Consignas:
1/ Enumere los nombres geográficos que aparecen en el artículo sobre Almendras del Limay: la ciudad, el barrio y el río.
2/ Responda con los datos del artículo sobre Almendras del Limay, una respuesta por línea:
(a) ¿Qué edad tiene Teresita Peláez?
(b) ¿En qué año plantó los primeros árboles?
(c) ¿Qué título profesional tiene Silvana Moschini?
3/ Escriba la continuación del artículo sobre Almendras del Limay a partir de su última oración.

Teresita, la profesora que hizo florecer almendras en un lote baldío de Plottier y encontró en ellas una segunda oportunidad

Docente jubilada, vecina del barrio Piscicultura, transformó una hectárea cubierta de malezas a orillas del río Limay en Almendras del Limay, un emprendimiento chico y familiar que la sostuvo mientras atravesaba un cáncer durante la pandemia.

NC
Nadia CussiSociedad y pueblos originarios · 31 DE AGO DE 2026 · lectura 2 min

En la comunidad del barrio Piscicultura de Plottier, a metros del río Limay, una hectárea que durante años fue apenas un manto de yuyos y alambrados rotos se transformó, paso a paso y con mucho trabajo manual, en un pequeño campo de almendros que hoy sostiene una marca artesanal: Almendras del Limay. Detrás de ese proyecto está Teresita Peláez, profesora de Biología jubilada, de 62 años, que asegura que lo que empezó casi como un pasatiempo terminó dándole, además de frutos, una razón para levantarse cada mañana en los momentos más difíciles de su vida.

Un terreno con yuyos, una casa y una decisión pendiente

Teresita compró la fracción hace casi veinte años. La prioridad fue construir la vivienda; el resto del lote quedó a la espera. El disparador fue bien concreto: un agujero en el alambrado la obligó a intervenir ese sector, porque sabía que, si dejaba la tierra sin trabajar, las malezas volverían a ganar la pulseada, y destinar el riego únicamente al césped le parecía, en sus propias palabras, un desperdicio. Entonces recordó un almendro que había plantado años antes en otro rincón y se preguntó por qué no animarse a sumar más árboles.

El empujón del Centro PyME y los primeros cuadros

La respuesta la encontró en el Centro PyME local, donde la ingeniera Silvana Moschini la orientó sobre variedades, manejo y riego. Teresita lo resume con una sonrisa: "Es una enamorada de los almendros, hizo que me enamorara". En 2013 plantó los primeros árboles justo en el sector donde antes estaba roto el alambrado, y dos años después sumó un segundo cuadro de plantación. Por entonces ella todavía daba clases y, como ella misma reconoce, el proyecto era "un hobby que a veces me ha resultado un poco caro".

Ítems de datos:
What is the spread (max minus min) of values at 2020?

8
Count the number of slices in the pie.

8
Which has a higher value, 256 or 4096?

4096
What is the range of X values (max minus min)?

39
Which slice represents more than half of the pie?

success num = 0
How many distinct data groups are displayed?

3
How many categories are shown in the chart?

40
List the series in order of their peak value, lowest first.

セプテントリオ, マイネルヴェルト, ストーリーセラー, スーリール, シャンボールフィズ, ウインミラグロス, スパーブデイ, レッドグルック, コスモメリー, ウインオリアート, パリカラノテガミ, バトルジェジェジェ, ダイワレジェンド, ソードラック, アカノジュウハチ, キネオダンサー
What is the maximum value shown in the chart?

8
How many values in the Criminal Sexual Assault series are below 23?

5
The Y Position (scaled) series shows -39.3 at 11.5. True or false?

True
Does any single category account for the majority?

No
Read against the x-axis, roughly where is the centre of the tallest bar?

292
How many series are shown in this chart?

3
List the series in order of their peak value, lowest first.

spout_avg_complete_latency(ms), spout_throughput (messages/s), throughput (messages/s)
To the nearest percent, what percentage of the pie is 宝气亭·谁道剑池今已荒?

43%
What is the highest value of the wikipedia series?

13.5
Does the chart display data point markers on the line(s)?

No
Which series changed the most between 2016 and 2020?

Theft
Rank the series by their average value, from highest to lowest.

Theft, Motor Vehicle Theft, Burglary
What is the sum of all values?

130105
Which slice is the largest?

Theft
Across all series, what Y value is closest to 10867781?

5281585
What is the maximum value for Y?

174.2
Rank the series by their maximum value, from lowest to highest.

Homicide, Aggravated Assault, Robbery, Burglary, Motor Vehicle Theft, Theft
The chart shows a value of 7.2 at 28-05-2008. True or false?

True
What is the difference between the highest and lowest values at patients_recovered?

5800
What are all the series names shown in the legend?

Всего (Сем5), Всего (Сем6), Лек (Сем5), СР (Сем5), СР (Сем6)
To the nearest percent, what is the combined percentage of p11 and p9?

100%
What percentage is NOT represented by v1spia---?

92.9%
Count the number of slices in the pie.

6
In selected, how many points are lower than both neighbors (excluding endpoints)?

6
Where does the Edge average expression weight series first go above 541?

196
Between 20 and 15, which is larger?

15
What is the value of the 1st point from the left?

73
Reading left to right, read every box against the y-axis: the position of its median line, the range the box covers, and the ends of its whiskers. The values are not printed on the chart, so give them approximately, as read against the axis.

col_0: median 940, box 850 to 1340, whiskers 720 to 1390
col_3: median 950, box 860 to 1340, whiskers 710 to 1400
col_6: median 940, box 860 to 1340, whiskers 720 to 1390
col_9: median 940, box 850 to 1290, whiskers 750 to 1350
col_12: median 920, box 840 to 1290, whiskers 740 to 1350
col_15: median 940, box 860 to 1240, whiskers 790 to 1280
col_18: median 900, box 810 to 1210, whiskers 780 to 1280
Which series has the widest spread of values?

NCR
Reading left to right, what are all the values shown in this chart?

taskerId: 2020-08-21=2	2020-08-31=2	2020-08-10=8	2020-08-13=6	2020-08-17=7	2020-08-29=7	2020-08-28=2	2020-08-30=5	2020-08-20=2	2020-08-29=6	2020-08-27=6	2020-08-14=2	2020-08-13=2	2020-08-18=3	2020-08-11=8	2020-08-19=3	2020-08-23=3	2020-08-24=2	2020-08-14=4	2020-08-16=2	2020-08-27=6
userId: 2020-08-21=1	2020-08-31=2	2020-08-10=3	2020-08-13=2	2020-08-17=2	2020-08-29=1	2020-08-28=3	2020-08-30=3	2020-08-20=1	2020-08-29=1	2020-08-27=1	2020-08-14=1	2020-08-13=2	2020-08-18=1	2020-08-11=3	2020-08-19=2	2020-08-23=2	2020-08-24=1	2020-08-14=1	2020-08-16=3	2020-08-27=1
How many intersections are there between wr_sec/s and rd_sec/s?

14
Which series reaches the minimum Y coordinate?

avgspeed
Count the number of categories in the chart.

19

Respuestas esperadas:
1/ Plottier, barrio Piscicultura, río Limay

2/
(a) 62 años
(b) En 2013
(c) Es ingeniera

3/
  • Almendras naturales, sin ningún agregado posterior a la cosecha.
  • Almendras tostadas, listas para consumir como snack.
  • Almendras saladas, pensadas para comer fuera de la casa.
  • Almendras garrapiñadas, cubiertas con caramelo.
  • Harina de almendras, para repostería y preparaciones sin gluten.

José Luis, el invernadero y la pandemia

Con el paso de los años, la producción se fue ordenando y Teresita dejó de tenerla solo como distracción. Hoy participa de casi todas las etapas: la poda, la fertilización, la cosecha y el empaquetado. La acompañan de manera permanente José Luis, un hombre con experiencia en chacras que se jubiló y se sumó al emprendimiento, y la apicultura, que llegó de la mano de los almendros. "Es muy artesanal", describe Teresita, y por eso cada bolsa que sale del lote lleva detrás horas de trabajo manual. Durante la pandemia, mientras atravesaba un cáncer y seguía el tratamiento médico, encontró en las tareas cotidianas del invernadero —al que ella misma se había animado a construir— una forma de sostenerse en los días más duros, una razón para levantarse y seguir.